Playing with two digit numbers

A two digit number

You are aware of two digit numbers. A two digit number is written in the form ab where ab = 10×a + b. Similarly as we would write 21 = 2×10 + 1. In this post I will teach you how to play with two digit numbers. I will teach fast tricks to do multiplication and finding squares.

Multiplication

You are aware of the formula (a + b)(c + d) = a×c + a×d + b×c + b×d. If you have two digit numbers kl and mn. Then you can represent kl as 10×k + l and mn as 10×m + n.

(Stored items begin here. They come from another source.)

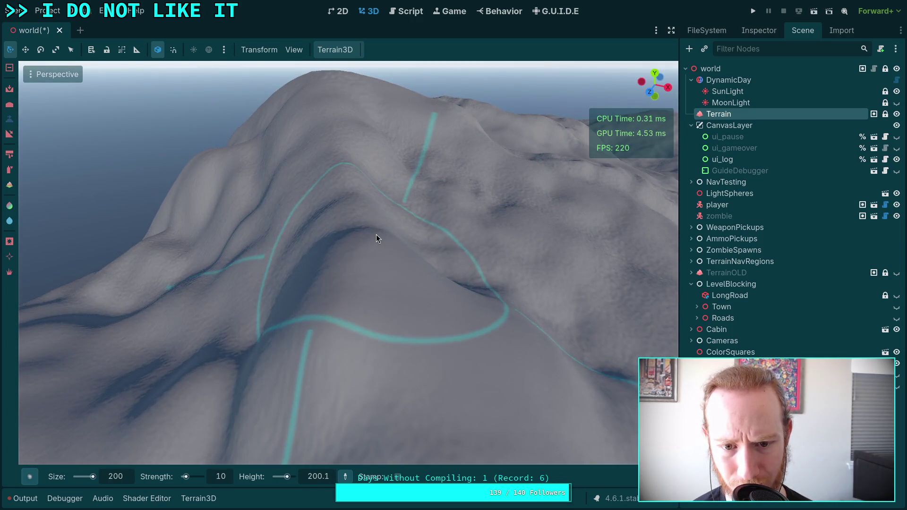
mouse_move(393, 307)
left_mouse_down()
mouse_move(331, 250)
mouse_move(336, 310)
mouse_move(341, 267)
mouse_move(356, 260)
mouse_move(280, 242)
mouse_move(309, 265)
mouse_move(362, 251)
mouse_move(437, 259)
mouse_move(489, 283)
mouse_move(408, 212)
mouse_move(397, 142)
mouse_move(409, 141)
mouse_move(418, 150)
mouse_move(369, 140)
mouse_move(360, 216)
mouse_move(329, 242)
mouse_move(343, 141)
mouse_move(315, 217)
mouse_move(302, 211)
mouse_move(351, 247)
mouse_move(354, 213)
mouse_move(302, 224)
mouse_move(264, 280)
mouse_move(270, 340)
mouse_move(335, 210)
left_mouse_up()
left_click_drag(380, 253, 342, 263)
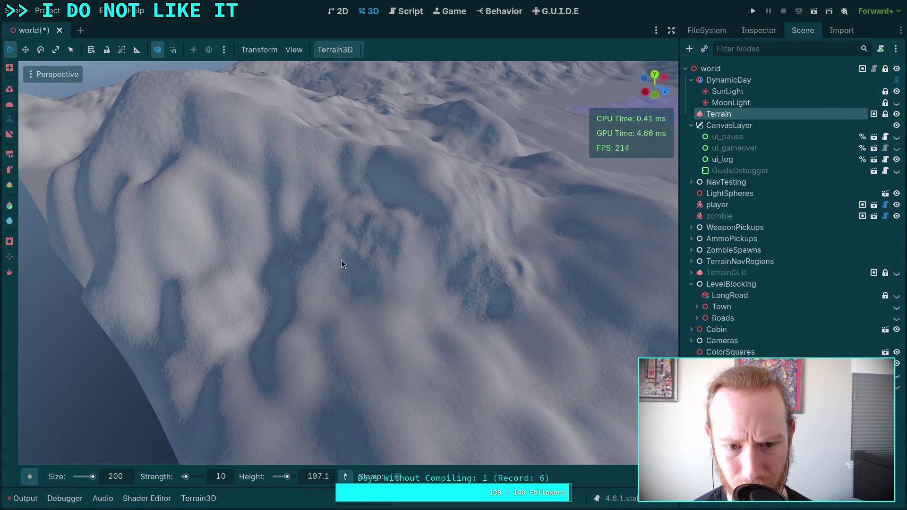
mouse_move(367, 316)
left_mouse_down()
mouse_move(349, 264)
mouse_move(312, 289)
mouse_move(393, 305)
mouse_move(399, 219)
mouse_move(458, 259)
left_mouse_up()
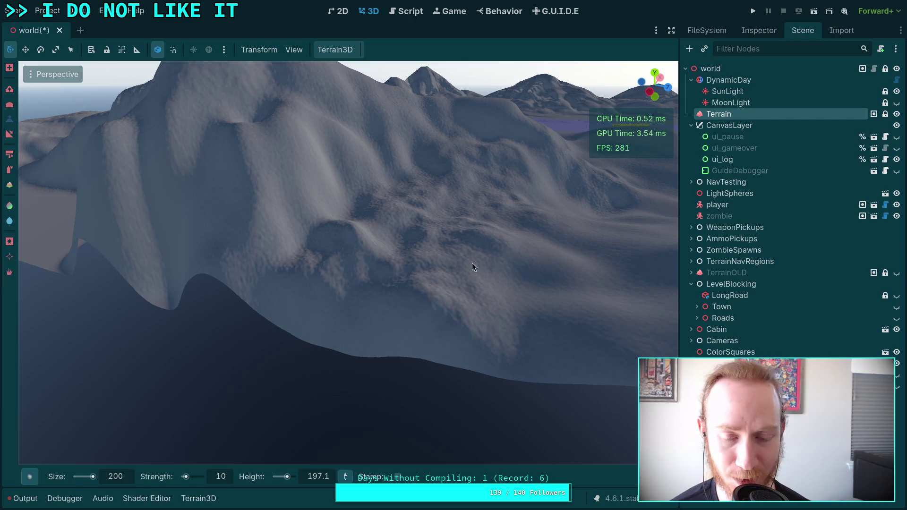
- Choose the Smoke shape from the Terrain3D brush list while flying over the terrain
scroll(472, 264, "down", 10)
key("w")
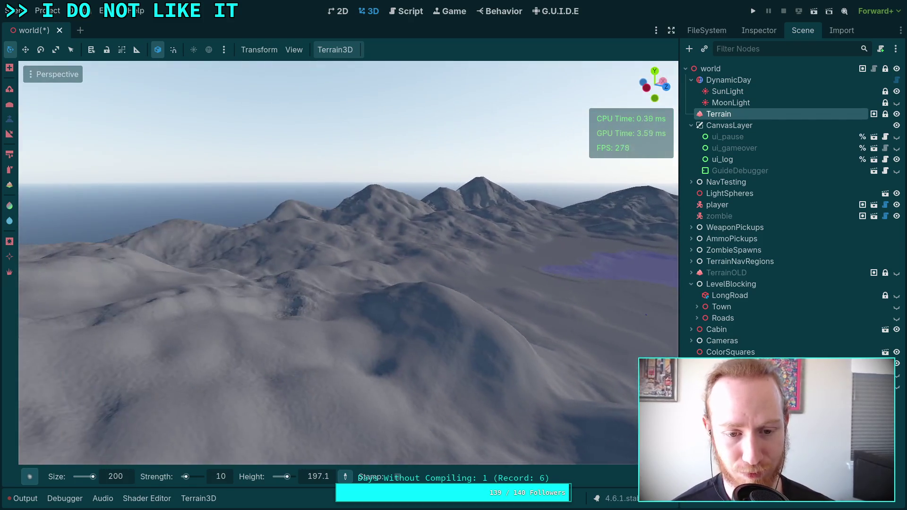
key("w")
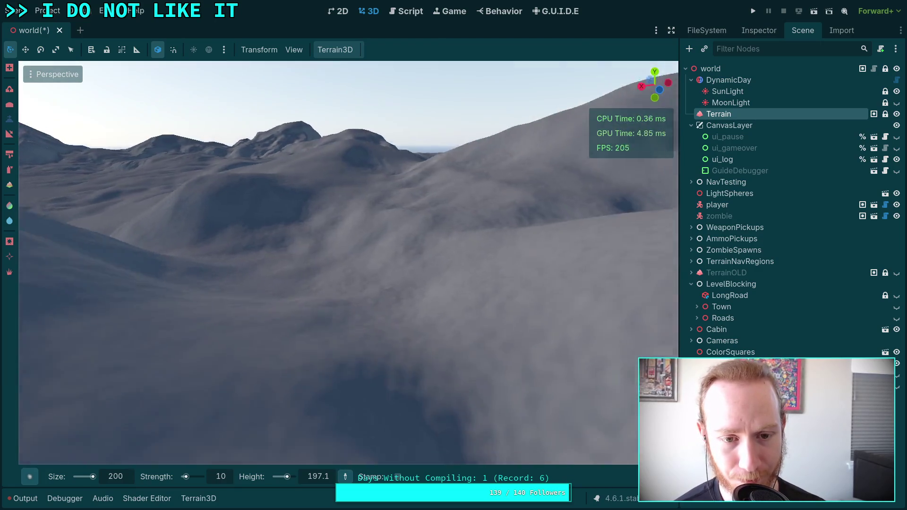
key("w")
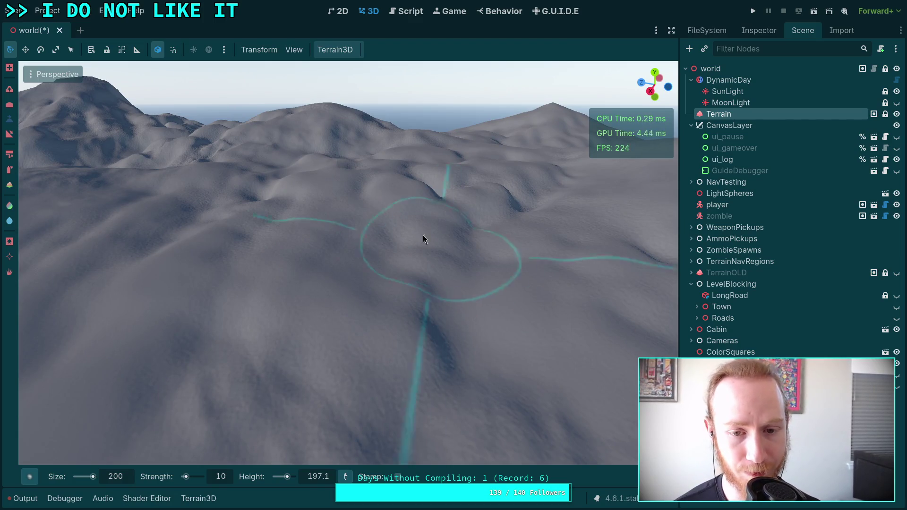
left_click(29, 476)
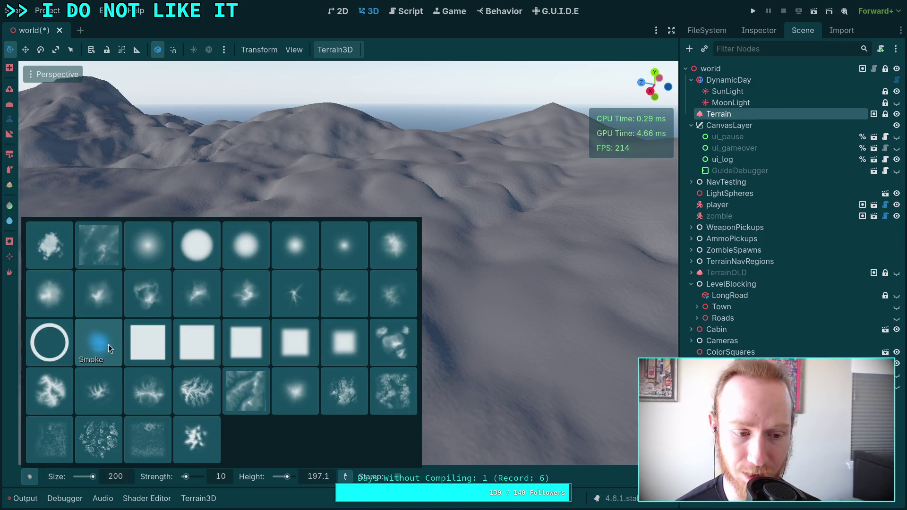
left_click(109, 349)
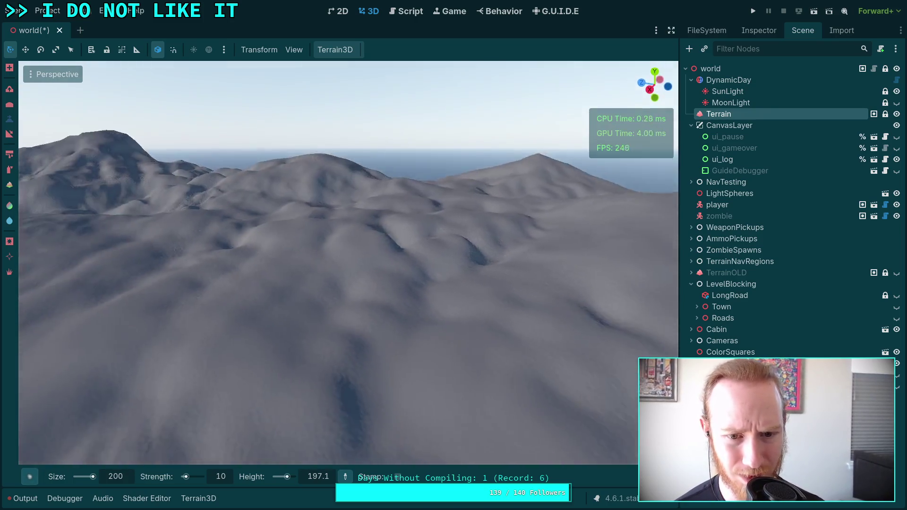
key("w")
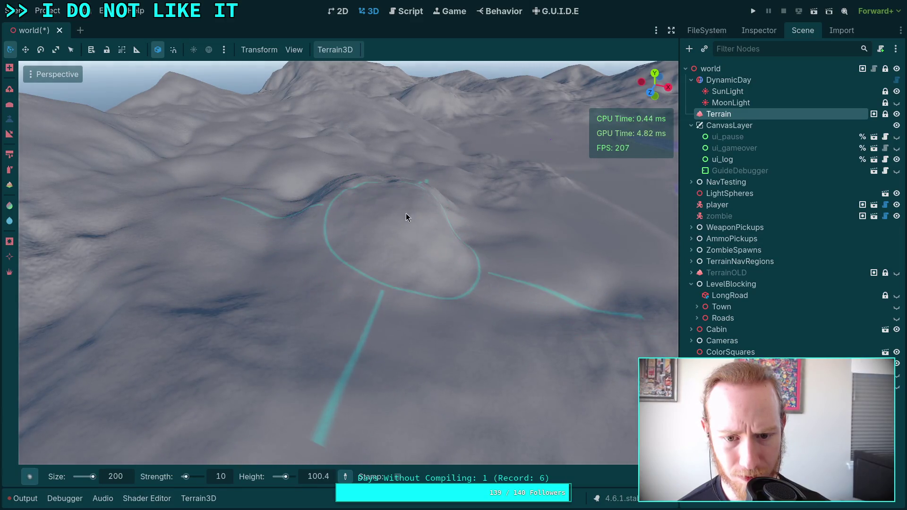
- Raise the hillside near the lake and its hilltop with the Smoke brush
key("w")
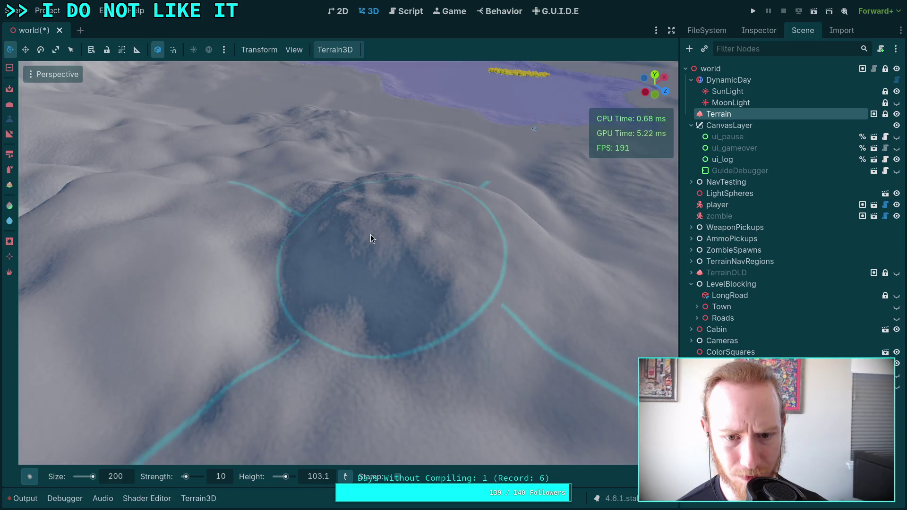
mouse_move(371, 235)
left_mouse_down()
mouse_move(251, 314)
mouse_move(425, 236)
left_mouse_up()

The product of kl and mn can be represented as
(10k + l)(10m + n) = 100×k×m + 10(k×n + l×m) + l×n

Example
21 × 65
= 100×2×6 + 10(2×5 + 1×6) + 1×5
= 1200 + 10(16) + 5
= 1200+160+5
= 1365

Steps to multiply two numbers
1. Multiply the digits at unit place
2. Multiply the two sets of digits at unit place and digit at tens place. Add. Multiply the result by 10.
   
3. Multiply the two digits at tens place. Multiply the result by 100.
   
4. Add the result obtained in steps 1,2 and 3.

Square

You know that the square of a number is product of a number with itself. So, if the number is kl then the square can be represented as
(10k + l)(10k + l) = 100×k×k + 10(k×l + l×k) + l×l
= 100×k² + 2×10×(k×l) + l²

You can obtain the above formula easily by using the expansion
(a + b)² = a² + 2ab + b²

Example
15×15
= 100×1 + 2×10×5 + 25
= 100 + 100 + 25
= 225

Steps to square a two digit number
1. Square the digit at unit place
2. Multiply the two digits at unit place and at tens place. Multiply the result by 20.
   
3. Square the digit at tens place and multiply by 100.
   
4. Add the result obtained in steps 1,2 and 3.

Squaring a two digit number ending with 5

When the number ends with 5 it can be written as k5.
Its square is 100×k² + 2×10×(k×5) + 5²
Which can be written as 100×k² + 100×k + 25
= 100×(k²+k) + 25
= 100×(k(k+1)) + 25

Rule: Find the product of digit at tens place and (digit at tens place + 1). Place 25 after it.